June 10, 2023

NEW DELHI: IT services firm Accenture Plc on Thursday said it would cut about 19,000 jobs and lowered its annual revenue and profit projections as mass firings at top tech companies continue worldwide.
“Streamlining operations expected to result in the departure of approximately 19,000 people over the next 18 months. Expect over half of the departures will consist of people in non-billable corporate functions,” the company said, sending its shares up more than 4% before the bell.

“We are also taking steps to lower our costs in the fiscal year 2024 and beyond while continuing to invest in our business and our people to capture the significant growth opportunities ahead,” Julie Sweet, Chair and CEO of Accenture, said in a statement.
The company forecast current-quarter revenue in the range of $16.1 billion and $16.7 billion. Analysts on average were expecting revenue of $16.64 billion, according to Refinitiv data.
A string of tech companies like Microsoft, Amazon, Twitter and Meta were already in the grasp of this layoff wave. On Thursday, Accenture became the latest firm to join the list of IT giants to opt for job cuts.

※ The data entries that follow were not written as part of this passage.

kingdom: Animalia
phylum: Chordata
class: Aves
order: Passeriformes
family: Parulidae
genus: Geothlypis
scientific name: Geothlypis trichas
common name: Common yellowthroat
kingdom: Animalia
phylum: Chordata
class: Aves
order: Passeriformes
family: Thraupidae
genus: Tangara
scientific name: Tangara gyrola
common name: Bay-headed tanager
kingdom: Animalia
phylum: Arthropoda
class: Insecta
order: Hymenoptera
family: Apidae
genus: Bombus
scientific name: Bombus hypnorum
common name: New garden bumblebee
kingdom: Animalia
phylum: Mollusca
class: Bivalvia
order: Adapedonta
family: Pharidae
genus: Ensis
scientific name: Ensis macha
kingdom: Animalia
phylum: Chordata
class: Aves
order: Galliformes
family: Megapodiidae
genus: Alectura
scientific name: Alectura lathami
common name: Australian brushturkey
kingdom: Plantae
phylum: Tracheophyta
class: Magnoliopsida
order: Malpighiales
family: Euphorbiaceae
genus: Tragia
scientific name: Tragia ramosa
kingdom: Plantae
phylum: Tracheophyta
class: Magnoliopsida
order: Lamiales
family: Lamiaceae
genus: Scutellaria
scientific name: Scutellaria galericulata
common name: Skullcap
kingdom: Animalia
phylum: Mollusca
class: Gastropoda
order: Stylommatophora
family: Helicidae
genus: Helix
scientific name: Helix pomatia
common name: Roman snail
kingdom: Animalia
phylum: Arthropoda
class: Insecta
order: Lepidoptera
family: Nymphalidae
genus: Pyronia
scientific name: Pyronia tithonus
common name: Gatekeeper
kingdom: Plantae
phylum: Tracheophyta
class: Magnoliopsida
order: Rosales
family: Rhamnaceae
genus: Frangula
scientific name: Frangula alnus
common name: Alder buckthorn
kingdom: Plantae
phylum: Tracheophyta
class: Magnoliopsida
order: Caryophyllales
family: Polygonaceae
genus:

The announcement comes just days after Amazon said that it is laying off 9,000 more employees in the next few weeks, mostly in AWS, advertising and Twitch. The global e-commerce giant had already laid off nearly 18,000 employees.

Facebook-parent Meta Platforms also said that it was cutting down 10,000 jobs this year, following the first mass layoff in the fall, which eliminated more than 11,000 jobs.
The job cuts started in 2022 and accelerated across much of the technology world. The tech industry is slashing jobs at a pace nearing the early days of the Covid-19 pandemic.